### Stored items
--- START ---
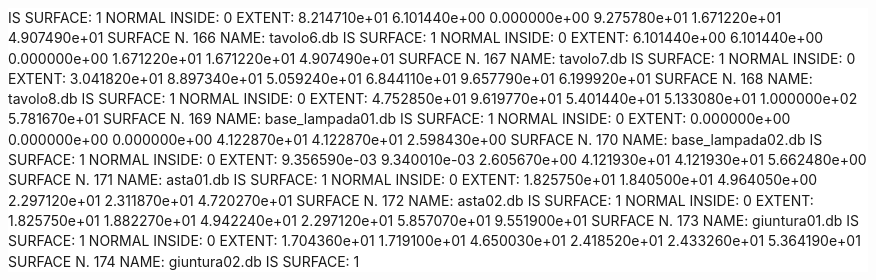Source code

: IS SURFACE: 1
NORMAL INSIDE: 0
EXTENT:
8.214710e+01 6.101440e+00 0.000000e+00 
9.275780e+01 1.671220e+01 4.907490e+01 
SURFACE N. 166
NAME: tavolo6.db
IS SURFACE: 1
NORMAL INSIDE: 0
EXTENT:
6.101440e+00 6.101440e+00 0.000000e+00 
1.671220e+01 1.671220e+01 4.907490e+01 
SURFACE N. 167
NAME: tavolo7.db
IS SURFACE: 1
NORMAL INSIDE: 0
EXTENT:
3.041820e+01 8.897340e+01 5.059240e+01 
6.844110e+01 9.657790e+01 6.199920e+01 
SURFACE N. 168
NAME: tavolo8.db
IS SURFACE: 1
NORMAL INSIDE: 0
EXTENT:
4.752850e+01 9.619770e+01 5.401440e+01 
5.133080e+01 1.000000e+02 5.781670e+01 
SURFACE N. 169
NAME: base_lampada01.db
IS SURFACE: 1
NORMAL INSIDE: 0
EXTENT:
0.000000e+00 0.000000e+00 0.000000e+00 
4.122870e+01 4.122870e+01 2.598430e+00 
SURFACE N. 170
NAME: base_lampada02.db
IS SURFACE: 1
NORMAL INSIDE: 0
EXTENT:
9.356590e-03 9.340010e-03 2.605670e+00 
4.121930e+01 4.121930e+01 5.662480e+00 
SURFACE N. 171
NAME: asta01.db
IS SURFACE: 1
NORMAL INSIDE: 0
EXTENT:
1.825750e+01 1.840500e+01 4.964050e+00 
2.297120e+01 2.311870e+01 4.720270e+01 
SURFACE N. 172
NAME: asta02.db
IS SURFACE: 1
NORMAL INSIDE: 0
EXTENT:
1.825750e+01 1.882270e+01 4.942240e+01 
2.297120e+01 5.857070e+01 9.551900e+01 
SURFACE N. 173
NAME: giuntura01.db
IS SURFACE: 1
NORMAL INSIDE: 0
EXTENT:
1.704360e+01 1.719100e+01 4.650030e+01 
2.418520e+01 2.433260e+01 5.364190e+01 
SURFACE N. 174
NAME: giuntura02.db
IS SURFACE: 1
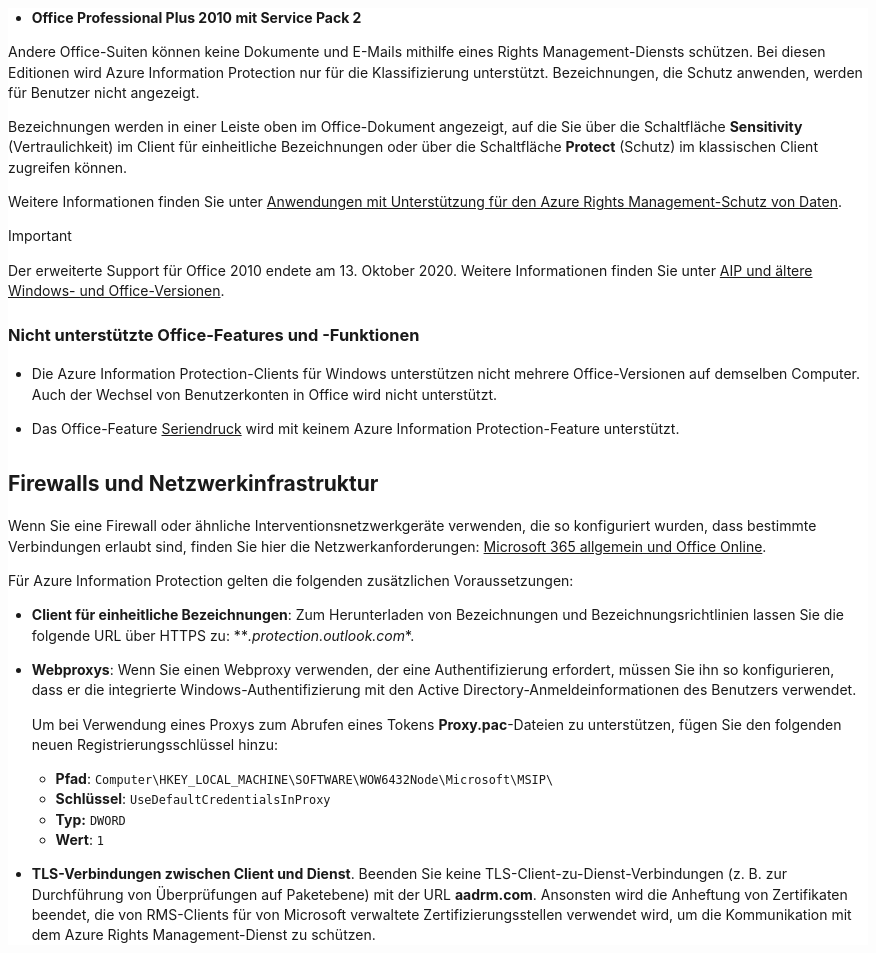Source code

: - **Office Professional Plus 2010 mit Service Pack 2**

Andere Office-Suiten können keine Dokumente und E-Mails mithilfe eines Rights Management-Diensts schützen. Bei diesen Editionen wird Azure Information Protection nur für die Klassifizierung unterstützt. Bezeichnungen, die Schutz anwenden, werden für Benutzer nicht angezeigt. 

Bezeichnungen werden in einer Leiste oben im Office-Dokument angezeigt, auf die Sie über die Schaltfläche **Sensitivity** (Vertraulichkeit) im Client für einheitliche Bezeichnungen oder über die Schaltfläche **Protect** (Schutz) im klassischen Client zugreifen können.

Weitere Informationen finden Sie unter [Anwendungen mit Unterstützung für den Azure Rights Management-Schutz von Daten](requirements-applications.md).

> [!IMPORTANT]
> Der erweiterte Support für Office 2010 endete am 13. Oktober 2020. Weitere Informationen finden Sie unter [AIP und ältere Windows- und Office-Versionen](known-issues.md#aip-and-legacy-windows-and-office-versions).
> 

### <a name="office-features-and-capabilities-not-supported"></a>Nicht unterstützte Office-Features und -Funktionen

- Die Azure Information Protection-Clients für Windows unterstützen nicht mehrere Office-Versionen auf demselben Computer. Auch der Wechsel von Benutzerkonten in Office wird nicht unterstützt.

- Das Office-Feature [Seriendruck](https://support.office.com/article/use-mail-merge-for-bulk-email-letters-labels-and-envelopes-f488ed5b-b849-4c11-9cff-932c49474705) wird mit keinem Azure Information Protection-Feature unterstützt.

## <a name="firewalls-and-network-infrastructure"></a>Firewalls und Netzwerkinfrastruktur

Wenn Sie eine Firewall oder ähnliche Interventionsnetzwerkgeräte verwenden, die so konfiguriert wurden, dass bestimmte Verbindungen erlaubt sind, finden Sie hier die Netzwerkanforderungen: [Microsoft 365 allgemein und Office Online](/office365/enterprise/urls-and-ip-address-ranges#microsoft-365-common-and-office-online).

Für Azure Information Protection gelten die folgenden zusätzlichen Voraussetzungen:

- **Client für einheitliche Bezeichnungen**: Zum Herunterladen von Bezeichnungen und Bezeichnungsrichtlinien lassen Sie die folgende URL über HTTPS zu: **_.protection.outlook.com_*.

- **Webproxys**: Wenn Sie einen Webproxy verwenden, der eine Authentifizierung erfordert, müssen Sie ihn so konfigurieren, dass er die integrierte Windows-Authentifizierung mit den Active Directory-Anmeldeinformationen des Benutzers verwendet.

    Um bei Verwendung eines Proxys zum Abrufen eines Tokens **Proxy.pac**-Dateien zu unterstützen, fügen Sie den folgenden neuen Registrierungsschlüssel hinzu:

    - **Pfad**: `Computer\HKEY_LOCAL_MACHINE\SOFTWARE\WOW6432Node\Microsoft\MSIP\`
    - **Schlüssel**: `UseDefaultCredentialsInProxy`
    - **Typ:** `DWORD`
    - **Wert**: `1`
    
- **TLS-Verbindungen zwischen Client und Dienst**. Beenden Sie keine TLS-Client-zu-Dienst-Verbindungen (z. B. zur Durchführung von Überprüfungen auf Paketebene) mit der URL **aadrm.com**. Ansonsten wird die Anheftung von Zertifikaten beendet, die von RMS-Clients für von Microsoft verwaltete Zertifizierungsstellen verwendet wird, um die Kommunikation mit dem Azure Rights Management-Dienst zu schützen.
--- END ---
### WHAT IS NEEDED
Give every line of the records above as a Markdown table with two columns, Row and Line. Number the rows, skip blank lines, and leave the pictures out of your answer.

### ANSWER FOR THIS EXERCISE
| Row | Line |
|---|---|
| 1 | Source code |
| 2 | : IS SURFACE: 1 |
| 3 | NORMAL INSIDE: 0 |
| 4 | EXTENT: |
| 5 | 8.214710e+01 6.101440e+00 0.000000e+00  |
| 6 | 9.275780e+01 1.671220e+01 4.907490e+01  |
| 7 | SURFACE N. 166 |
| 8 | NAME: tavolo6.db |
| 9 | IS SURFACE: 1 |
| 10 | NORMAL INSIDE: 0 |
| 11 | EXTENT: |
| 12 | 6.101440e+00 6.101440e+00 0.000000e+00  |
| 13 | 1.671220e+01 1.671220e+01 4.907490e+01  |
| 14 | SURFACE N. 167 |
| 15 | NAME: tavolo7.db |
| 16 | IS SURFACE: 1 |
| 17 | NORMAL INSIDE: 0 |
| 18 | EXTENT: |
| 19 | 3.041820e+01 8.897340e+01 5.059240e+01  |
| 20 | 6.844110e+01 9.657790e+01 6.199920e+01  |
| 21 | SURFACE N. 168 |
| 22 | NAME: tavolo8.db |
| 23 | IS SURFACE: 1 |
| 24 | NORMAL INSIDE: 0 |
| 25 | EXTENT: |
| 26 | 4.752850e+01 9.619770e+01 5.401440e+01  |
| 27 | 5.133080e+01 1.000000e+02 5.781670e+01  |
| 28 | SURFACE N. 169 |
| 29 | NAME: base_lampada01.db |
| 30 | IS SURFACE: 1 |
| 31 | NORMAL INSIDE: 0 |
| 32 | EXTENT: |
| 33 | 0.000000e+00 0.000000e+00 0.000000e+00  |
| 34 | 4.122870e+01 4.122870e+01 2.598430e+00  |
| 35 | SURFACE N. 170 |
| 36 | NAME: base_lampada02.db |
| 37 | IS SURFACE: 1 |
| 38 | NORMAL INSIDE: 0 |
| 39 | EXTENT: |
| 40 | 9.356590e-03 9.340010e-03 2.605670e+00  |
| 41 | 4.121930e+01 4.121930e+01 5.662480e+00  |
| 42 | SURFACE N. 171 |
| 43 | NAME: asta01.db |
| 44 | IS SURFACE: 1 |
| 45 | NORMAL INSIDE: 0 |
| 46 | EXTENT: |
| 47 | 1.825750e+01 1.840500e+01 4.964050e+00  |
| 48 | 2.297120e+01 2.311870e+01 4.720270e+01  |
| 49 | SURFACE N. 172 |
| 50 | NAME: asta02.db |
| 51 | IS SURFACE: 1 |
| 52 | NORMAL INSIDE: 0 |
| 53 | EXTENT: |
| 54 | 1.825750e+01 1.882270e+01 4.942240e+01  |
| 55 | 2.297120e+01 5.857070e+01 9.551900e+01  |
| 56 | SURFACE N. 173 |
| 57 | NAME: giuntura01.db |
| 58 | IS SURFACE: 1 |
| 59 | NORMAL INSIDE: 0 |
| 60 | EXTENT: |
| 61 | 1.704360e+01 1.719100e+01 4.650030e+01  |
| 62 | 2.418520e+01 2.433260e+01 5.364190e+01  |
| 63 | SURFACE N. 174 |
| 64 | NAME: giuntura02.db |
| 65 | IS SURFACE: 1 |
| 66 | Source code |
| 67 | : - **Office Professional Plus 2010 mit Service Pack 2** |
| 68 | Andere Office-Suiten können keine Dokumente und E-Mails mithilfe eines Rights Management-Diensts schützen. Bei diesen Editionen wird Azure Information Protection nur für die Klassifizierung unterstützt. Bezeichnungen, die Schutz anwenden, werden für Benutzer nicht angezeigt.  |
| 69 | Bezeichnungen werden in einer Leiste oben im Office-Dokument angezeigt, auf die Sie über die Schaltfläche **Sensitivity** (Vertraulichkeit) im Client für einheitliche Bezeichnungen oder über die Schaltfläche **Protect** (Schutz) im klassischen Client zugreifen können. |
| 70 | Weitere Informationen finden Sie unter [Anwendungen mit Unterstützung für den Azure Rights Management-Schutz von Daten](requirements-applications.md). |
| 71 | > [!IMPORTANT] |
| 72 | > Der erweiterte Support für Office 2010 endete am 13. Oktober 2020. Weitere Informationen finden Sie unter [AIP und ältere Windows- und Office-Versionen](known-issues.md#aip-and-legacy-windows-and-office-versions). |
| 73 | >  |
| 74 | ### <a name="office-features-and-capabilities-not-supported"></a>Nicht unterstützte Office-Features und -Funktionen |
| 75 | - Die Azure Information Protection-Clients für Windows unterstützen nicht mehrere Office-Versionen auf demselben Computer. Auch der Wechsel von Benutzerkonten in Office wird nicht unterstützt. |
| 76 | - Das Office-Feature [Seriendruck](https://support.office.com/article/use-mail-merge-for-bulk-email-letters-labels-and-envelopes-f488ed5b-b849-4c11-9cff-932c49474705) wird mit keinem Azure Information Protection-Feature unterstützt. |
| 77 | ## <a name="firewalls-and-network-infrastructure"></a>Firewalls und Netzwerkinfrastruktur |
| 78 | Wenn Sie eine Firewall oder ähnliche Interventionsnetzwerkgeräte verwenden, die so konfiguriert wurden, dass bestimmte Verbindungen erlaubt sind, finden Sie hier die Netzwerkanforderungen: [Microsoft 365 allgemein und Office Online](/office365/enterprise/urls-and-ip-address-ranges#microsoft-365-common-and-office-online). |
| 79 | Für Azure Information Protection gelten die folgenden zusätzlichen Voraussetzungen: |
| 80 | - **Client für einheitliche Bezeichnungen**: Zum Herunterladen von Bezeichnungen und Bezeichnungsrichtlinien lassen Sie die folgende URL über HTTPS zu: **_.protection.outlook.com_*. |
| 81 | - **Webproxys**: Wenn Sie einen Webproxy verwenden, der eine Authentifizierung erfordert, müssen Sie ihn so konfigurieren, dass er die integrierte Windows-Authentifizierung mit den Active Directory-Anmeldeinformationen des Benutzers verwendet. |
| 82 |     Um bei Verwendung eines Proxys zum Abrufen eines Tokens **Proxy.pac**-Dateien zu unterstützen, fügen Sie den folgenden neuen Registrierungsschlüssel hinzu: |
| 83 |     - **Pfad**: `Computer\HKEY_LOCAL_MACHINE\SOFTWARE\WOW6432Node\Microsoft\MSIP\` |
| 84 |     - **Schlüssel**: `UseDefaultCredentialsInProxy` |
| 85 |     - **Typ:** `DWORD` |
| 86 |     - **Wert**: `1` |
| 87 | - **TLS-Verbindungen zwischen Client und Dienst**. Beenden Sie keine TLS-Client-zu-Dienst-Verbindungen (z. B. zur Durchführung von Überprüfungen auf Paketebene) mit der URL **aadrm.com**. Ansonsten wird die Anheftung von Zertifikaten beendet, die von RMS-Clients für von Microsoft verwaltete Zertifizierungsstellen verwendet wird, um die Kommunikation mit dem Azure Rights Management-Dienst zu schützen. |